TASK DATA:
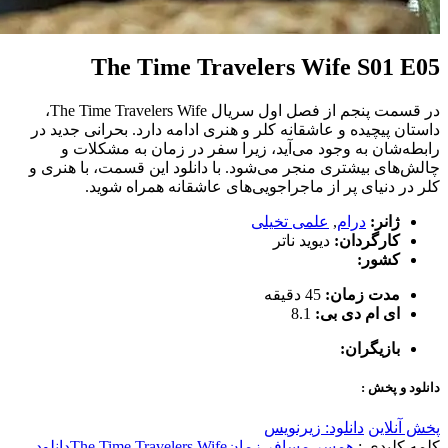
The Time Travelers Wife S01 E05
در قسمت پنجم از فصل اول سریال The Time Travelers Wife،
داستان پیچیده و عاشقانه کلر و هنری ادامه دارد. بحرانی جدید در
رابطه‌شان به وجود می‌آید، زیرا سفر در زمان به مشکلات و
چالش‌های بیشتری منجر می‌شود. با دانلود این قسمت، با هنری و
کلر در دنیای پر از ماجراجویی‌های عاشقانه همراه شوید.
ژانر:
درام
,
علمی تخیلی
کارگردان:
دیوید ناتر
کشور:
مدت زمان:
45 دقیقه
ای ام دی بی:
8.1
بازیگران:
دانلود و پخش :
پخش آنلاین
دانلود: زیرنویس
کلمه کلیدی :
همسر مسافر زمان
The Time Travelers Wife
دانلود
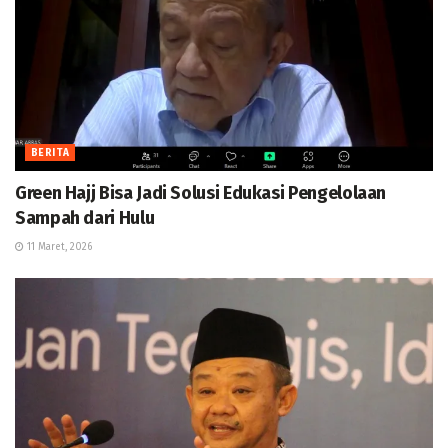
BERITA
Green Hajj Bisa Jadi Solusi Edukasi Pengelolaan
Sampah dari Hulu
11 Maret, 2026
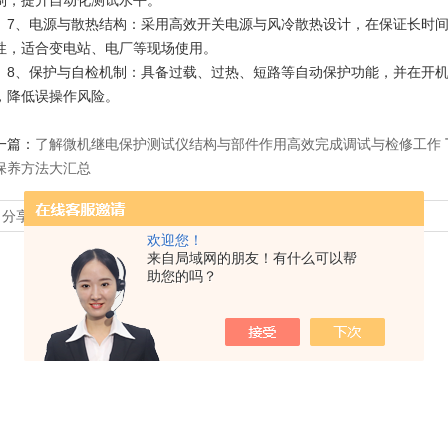
制，提升自动化测试水平。
、电源与散热结构：采用高效开关电源与风冷散热设计，在保证长时间
性，适合变电站、电厂等现场使用。
、保护与自检机制：具备过载、过热、短路等自动保护功能，并在开机
，降低误操作风险。
一篇：
了解微机继电保护测试仪结构与部件作用高效完成调试与检修工作
保养方法大汇总
分享到：
欢迎您！
来自局域网的朋友！有什么可以帮
助您的吗？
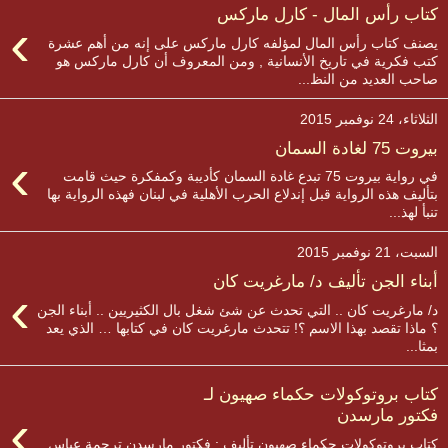
كتاب رأس المال - كارل ماركس
›
يصنف كتاب رأس المال لمؤلفه كارل ماركس على إنه من أهم عشرة
كتب فكرية في تاريخ الأنسانية , ومن المعروف أن كارل ماركس هو
صاحب العديد من النظ...
الثلاثاء، 24 نوفمبر 2015
بيروت 75 لغادة السمان
›
في رواية بيروت 75 تبدع غادة السمان كأديبة وكمفكرة حيث قامت
بتأليف هذه الرواية قبل إندلاع الحرب الأهلية في لبنان فهذه الرواية بها
تنبأ لهذ...
السبت، 21 نوفمبر 2015
أبناء الجن تأليف د/ مارغريت كان
›
د/ مارغريت كان .. التي تحدث عن شئ شغل بال الكثيريين .. أبناء الجن
؟ ماذا تقصد بهذا الاسم ؟! تتحدث مارغريت كان في كتابها … الذي يعد
بمثا...
كتاب بروتوكولات حكماء صهيون لـ
›
فكتور مارسدن
كتاب بروتوكولات حكماء صهيون تأليف : فكتور مارسدن ترجمة عباس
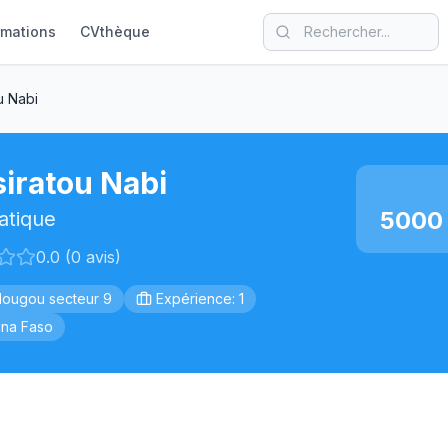
rmations
CVthèque
u Nabi
iratou Nabi
5000 
atique
0.0 (0 avis)
ougou secteur 9
Expérience: 1
ina Faso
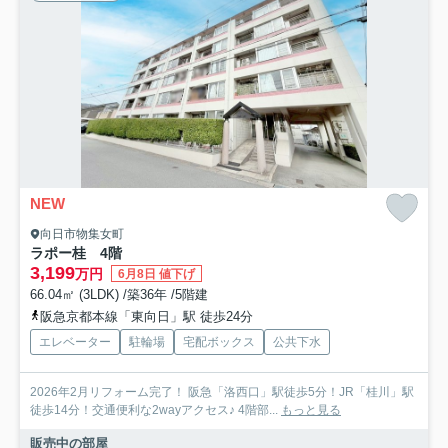
NEW
向日市物集女町
ラポー桂 4階
3,199
万円
6月8日 値下げ
66.04㎡ (3LDK) /築36年 /5階建
阪急京都本線「東向日」駅 徒歩24分
エレベーター
駐輪場
宅配ボックス
公共下水
2026年2月リフォーム完了！ 阪急「洛西口」駅徒歩5分！JR「桂川」駅
徒歩14分！交通便利な2wayアクセス♪ 4階部...
もっと見る
販売中の部屋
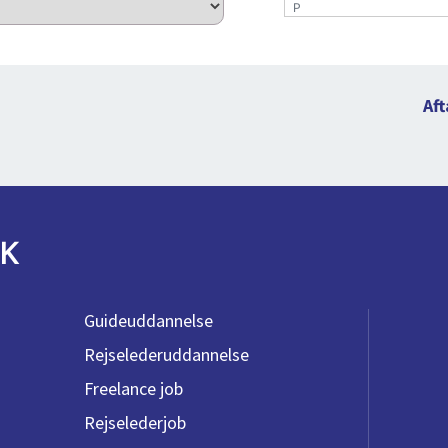
P
Aft
K
Guideuddannelse
Rejselederuddannelse
Freelance job
Rejselederjob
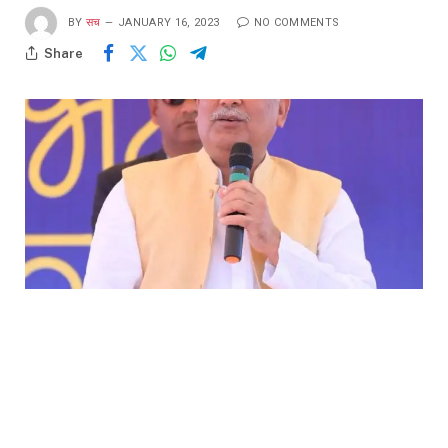
BY
सच
JANUARY 16, 2023
NO COMMENTS
Share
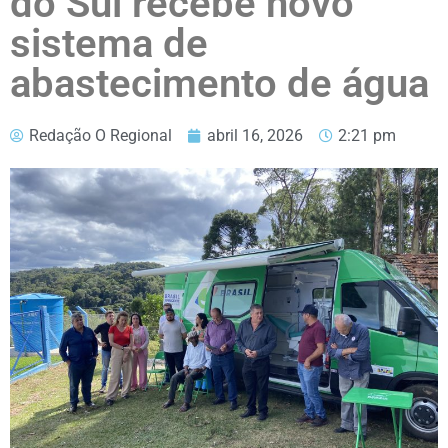
do Sul recebe novo
sistema de
abastecimento de água
Redação O Regional
abril 16, 2026
2:21 pm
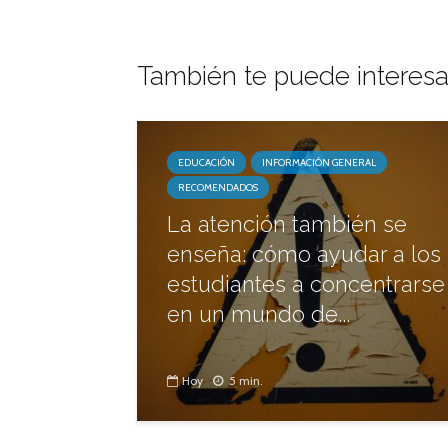
También te puede interesa
EDUCACIÓN
INFORMACIÓN GENERAL
RECOMENDADOS
La atención también se
enseña: cómo ayudar a los
estudiantes a concentrarse
en un mundo de...
Hoy
5 min.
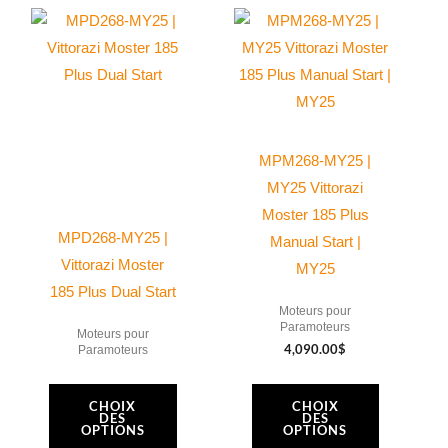
Ce
Ce
Propeller
produit
produit
3.04
a
a
Reduction
plusieurs
plusieurs
for
variations.
variations.
Vittorazi
Les
Les
Cosmos
MPM268-MY25 |
options
options
300,
MY25 Vittorazi
peuvent
peuvent
2
Moster 185 Plus
être
être
MPD268-MY25 |
Blades
Manual Start |
choisies
choisies
Vittorazi Moster
MY25
sur
sur
185 Plus Dual Start
Moteurs pour
la
la
Paramoteurs
Moteurs pour
page
page
4,090.00
$
Paramoteurs
du
du
produit
produit
CHOIX
CHOIX
DES
DES
OPTIONS
OPTIONS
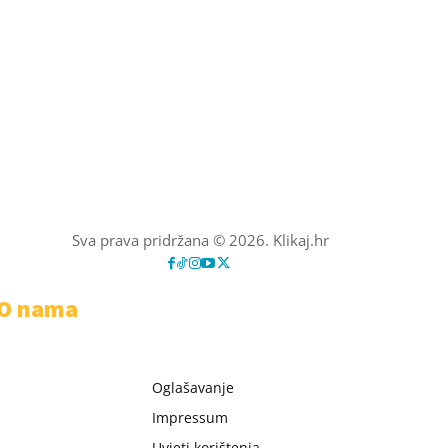
Sva prava pridržana © 2026. Klikaj.hr
O nama
Oglašavanje
Impressum
Uvjeti korištenja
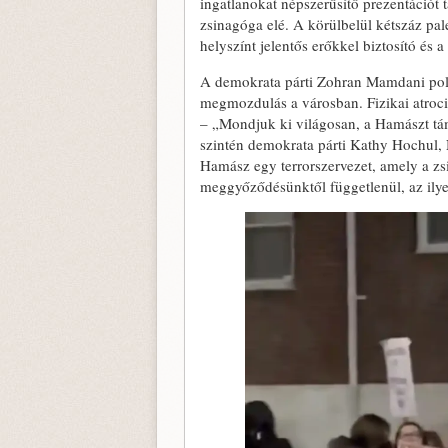
ingatlanokat népszerűsítő prezentációt t
zsinagóga elé. A körülbelül kétszáz pale
helyszínt jelentős erőkkel biztosító és
A demokrata párti Zohran Mamdani polgár
megmozdulás a városban. Fizikai atrocitá
– „Mondjuk ki világosan, a Hamászt támo
szintén demokrata párti Kathy Hochul, 
Hamász egy terrorszervezet, amely a zsidó
meggyőződésünktől függetlenül, az ilye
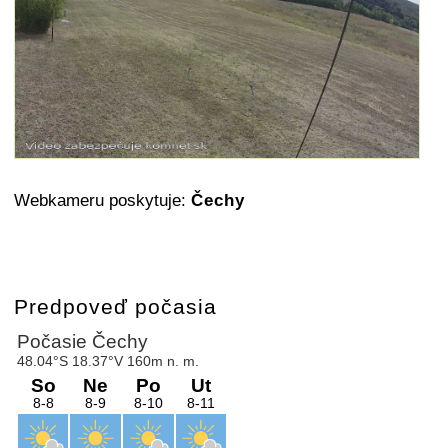
Webkameru poskytuje:
Čechy
Predpoveď počasia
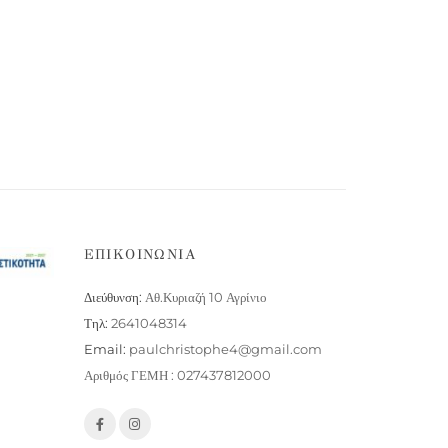
ΕΠΙΚΟΙΝΩΝΙΑ
Διεύθυνση:
Αθ.Κυριαζή 10 Αγρίνιο
Τηλ:
2641048314
Email:
paulchristophe4@gmail.com
Αριθμός ΓΕΜΗ : 027437812000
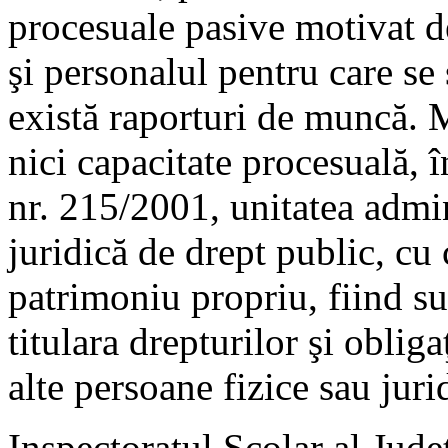
procesuale pasive motivat de 
şi personalul pentru care se 
există raporturi de muncă. M
nici capacitate procesuală, î
nr. 215/2001, unitatea admin
juridică de drept public, cu 
patrimoniu propriu, fiind sub
titulara drepturilor şi oblig
alte persoane fizice sau juri
Inspectoratul Şcolar al Judeţ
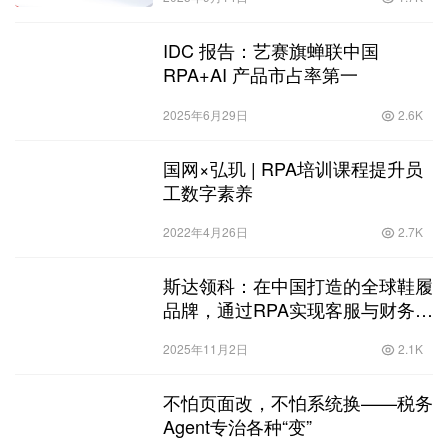
IDC 报告：艺赛旗蝉联中国
RPA+AI 产品市占率第一
2025年6月29日
2.6K
国网×弘玑 | RPA培训课程提升员
工数字素养
2022年4月26日
2.7K
斯达领科：在中国打造的全球鞋履
品牌，通过RPA实现客服与财务提
效500%
2025年11月2日
2.1K
不怕页面改，不怕系统换——税务
Agent专治各种“变”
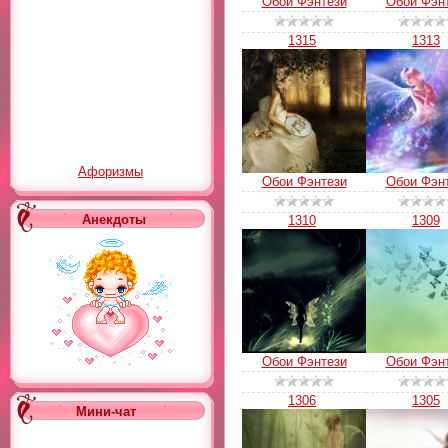
Обои Фэнтези
Обои Фэн
1315
1313
Афоризмы
Обои Фэнтези
Обои Фэн
Анекдоты
1310
1309
Обои Фэнтези
Обои Фэн
1306
1305
Мини-чат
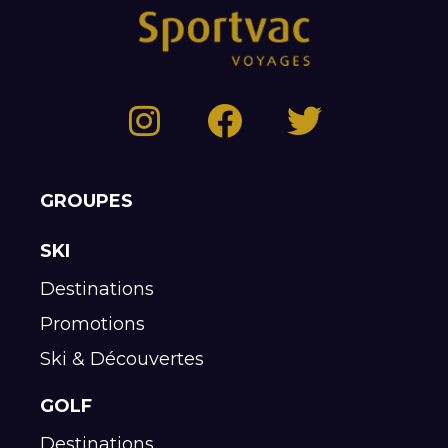
GROUPES
SKI
Destinations
Promotions
Ski & Découvertes
GOLF
Destinations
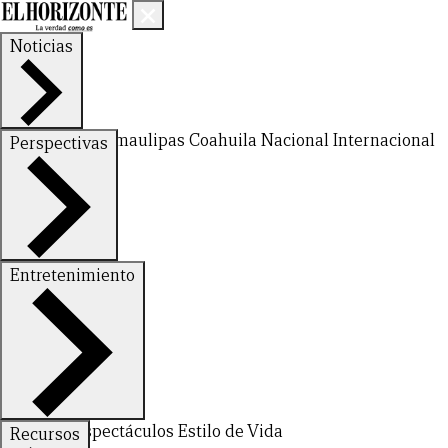
Noticias
Nuevo León
Tamaulipas
Coahuila
Nacional
Internacional
Perspectivas
Finanzas
Opinión
Entretenimiento
Deportes
Espectáculos
Estilo de Vida
Recursos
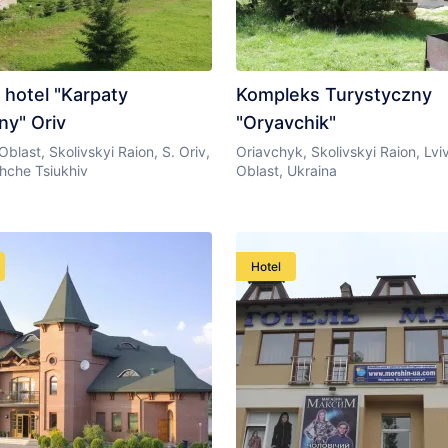
 hotel "Karpaty
Kompleks Turystyczny
ny" Oriv
"Oryavchik"
Oblast, Skolivskyi Raion, S. Oriv,
Oriavchyk, Skolivskyi Raion, Lvi
hche Tsiukhiv
Oblast, Ukraina
Hotel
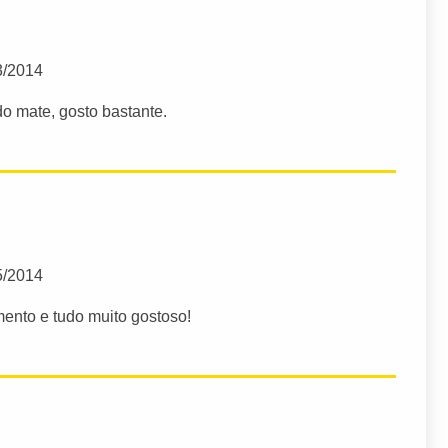
3/2014
 mate, gosto bastante.
5/2014
ento e tudo muito gostoso!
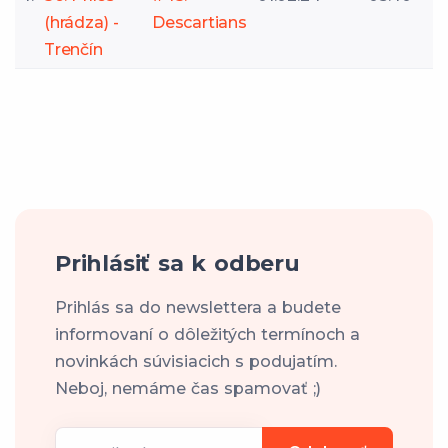
(hrádza) -
Descartians
Trenčín
Prihlásiť sa k odberu
Prihlás sa do newslettera a budete
informovaní o dôležitých termínoch a
novinkách súvisiacich s podujatím.
Neboj, nemáme čas spamovať ;)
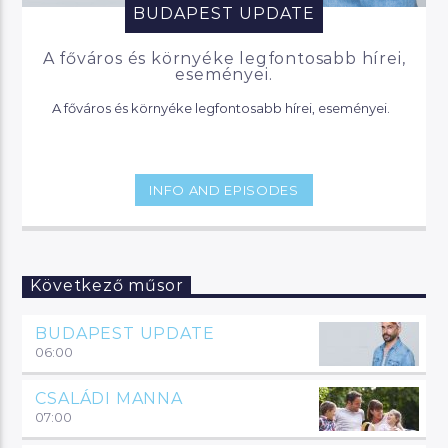
BUDAPEST UPDATE
A főváros és környéke legfontosabb hírei,
eseményei.
A főváros és környéke legfontosabb hírei, eseményei.
INFO AND EPISODES
Következő műsor
BUDAPEST UPDATE
06:00
CSALÁDI MANNA
07:00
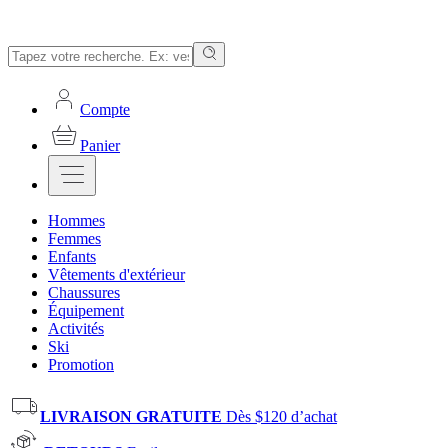
Compte
Panier
Hommes
Femmes
Enfants
Vêtements d'extérieur
Chaussures
Équipement
Activités
Ski
Promotion
LIVRAISON GRATUITE
Dès $120 d’achat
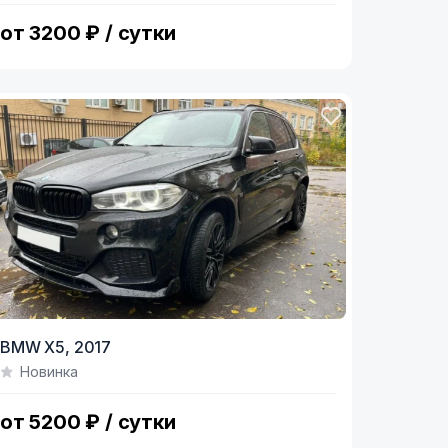
от 3200 ₽ / сутки
BMW X5,
2017
Новинка
от 5200 ₽ / сутки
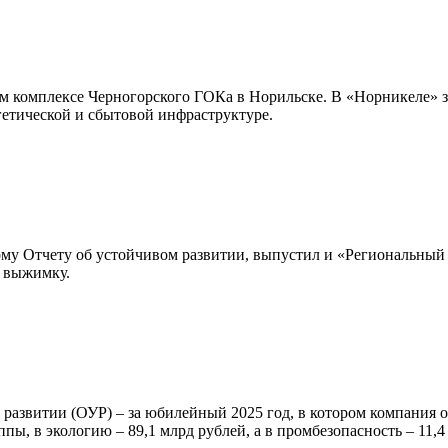
м комплексе Черногорского ГОКа в Норильске. В «Норникеле» за
ргетической и сбытовой инфраструктуре.
му Отчету об устойчивом развитии, выпустил и «Региональный 
л выжимку.
м развитии (ОУР) – за юбилейный 2025 год, в котором компания
ы, в экологию – 89,1 млрд рублей, а в промбезопасность – 11,4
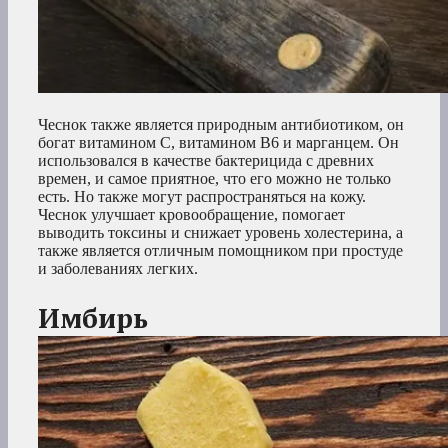
Чеснок также является природным антибиотиком, он
богат витамином С, витамином В6 и марганцем. Он
использовался в качестве бактерицида с древних
времен, и самое приятное, что его можно не только
есть. Но также могут распространяться на кожу.
Чеснок улучшает кровообращение, помогает
выводить токсины и снижает уровень холестерина, а
также является отличным помощником при простуде
и заболеваниях легких.
Имбирь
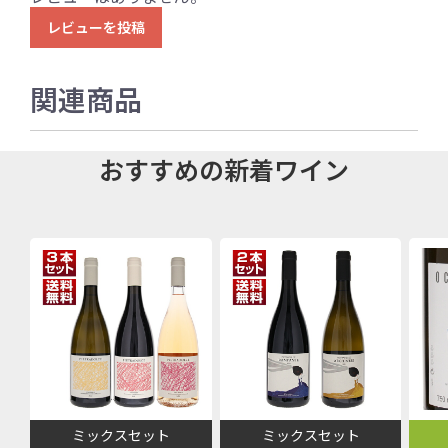
レビューを投稿
関連商品
おすすめの新着ワイン
ミックスセット
ミックスセット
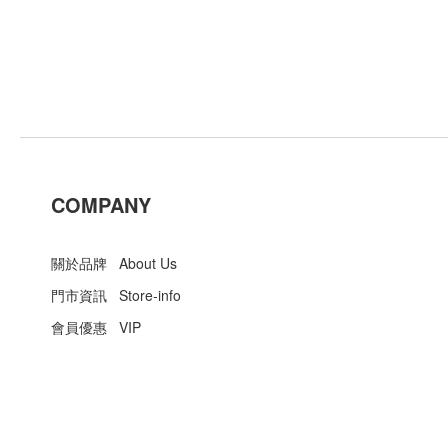
COMPANY
關於品牌 About Us
門市資訊 Store-info
會員優惠 VIP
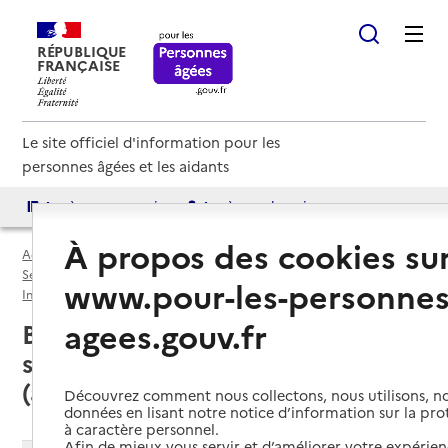
RÉPUBLIQUE
FRANÇAISE
Le site officiel d'information pour les
personnes âgées et les aidants
Accès aux annuaires
Accès par besoin
À propos des cookies su
Accueil
Espace annuaire
Services autonomie à domicile (aide et soins) par département
www.pour-les-personnes
Indre (36)
Service autonomie à domicile (aide et soins)
agees.gouv.fr
Buzançais (36500) : liste des
services autonomie à domicile
(aide et soins)
Découvrez comment nous collectons, nous utilisons, no
données en lisant notre notice d’information sur la pr
à caractère personnel.
Afin de mieux vous servir et d’améliorer votre expérienc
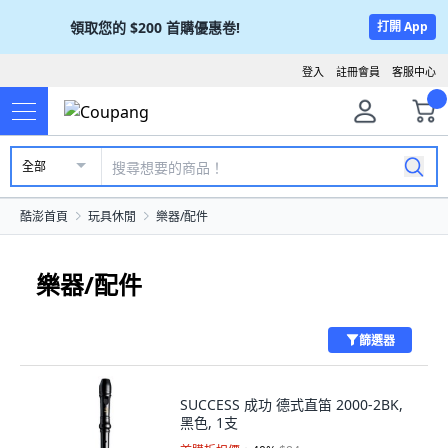
領取您的
$200
首購優惠卷!
打開 App
登入
註冊會員
客服中心
全部
酷澎首頁
玩具休閒
樂器/配件
樂器/配件
篩選器
SUCCESS 成功 德式直笛 2000-2BK,
黑色, 1支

EXERCISE OBJECTIVE:
Update the data above from its start through the line containing "كتاب بروتوكولات حكماء صهيون تأليف" by replacing "BERITA" with "KABAR" and leaving everything else unchanged. Leave the pictures out of your answer.

SOLUTION TO THIS TASK:
The Time Travelers Wife S01 E05
در قسمت پنجم از فصل اول سریال The Time Travelers Wife،
داستان پیچیده و عاشقانه کلر و هنری ادامه دارد. بحرانی جدید در
رابطه‌شان به وجود می‌آید، زیرا سفر در زمان به مشکلات و
چالش‌های بیشتری منجر می‌شود. با دانلود این قسمت، با هنری و
کلر در دنیای پر از ماجراجویی‌های عاشقانه همراه شوید.
ژانر:
درام
,
علمی تخیلی
کارگردان:
دیوید ناتر
کشور:
مدت زمان:
45 دقیقه
ای ام دی بی:
8.1
بازیگران:
دانلود و پخش :
پخش آنلاین
دانلود: زیرنویس
کلمه کلیدی :
همسر مسافر زمان
The Time Travelers Wife
دانلود
KABAR
Green Hajj Bisa Jadi Solusi Edukasi Pengelolaan
Sampah dari Hulu
11 Maret, 2026
制，提升自动化测试水平。
、电源与散热结构：采用高效开关电源与风冷散热设计，在保证长时间
性，适合变电站、电厂等现场使用。
、保护与自检机制：具备过载、过热、短路等自动保护功能，并在开机
，降低误操作风险。
一篇：
了解微机继电保护测试仪结构与部件作用高效完成调试与检修工作
保养方法大汇总
分享到：
欢迎您！
来自局域网的朋友！有什么可以帮
助您的吗？
كتاب رأس المال - كارل ماركس
›
يصنف كتاب رأس المال لمؤلفه كارل ماركس على إنه من أهم عشرة
كتب فكرية في تاريخ الأنسانية , ومن المعروف أن كارل ماركس هو
صاحب العديد من النظ...
الثلاثاء، 24 نوفمبر 2015
بيروت 75 لغادة السمان
›
في رواية بيروت 75 تبدع غادة السمان كأديبة وكمفكرة حيث قامت
بتأليف هذه الرواية قبل إندلاع الحرب الأهلية في لبنان فهذه الرواية بها
تنبأ لهذ...
السبت، 21 نوفمبر 2015
أبناء الجن تأليف د/ مارغريت كان
›
د/ مارغريت كان .. التي تحدث عن شئ شغل بال الكثيريين .. أبناء الجن
؟ ماذا تقصد بهذا الاسم ؟! تتحدث مارغريت كان في كتابها … الذي يعد
بمثا...
كتاب بروتوكولات حكماء صهيون لـ
›
فكتور مارسدن
كتاب بروتوكولات حكماء صهيون تأليف : فكتور مارسدن ترجمة عباس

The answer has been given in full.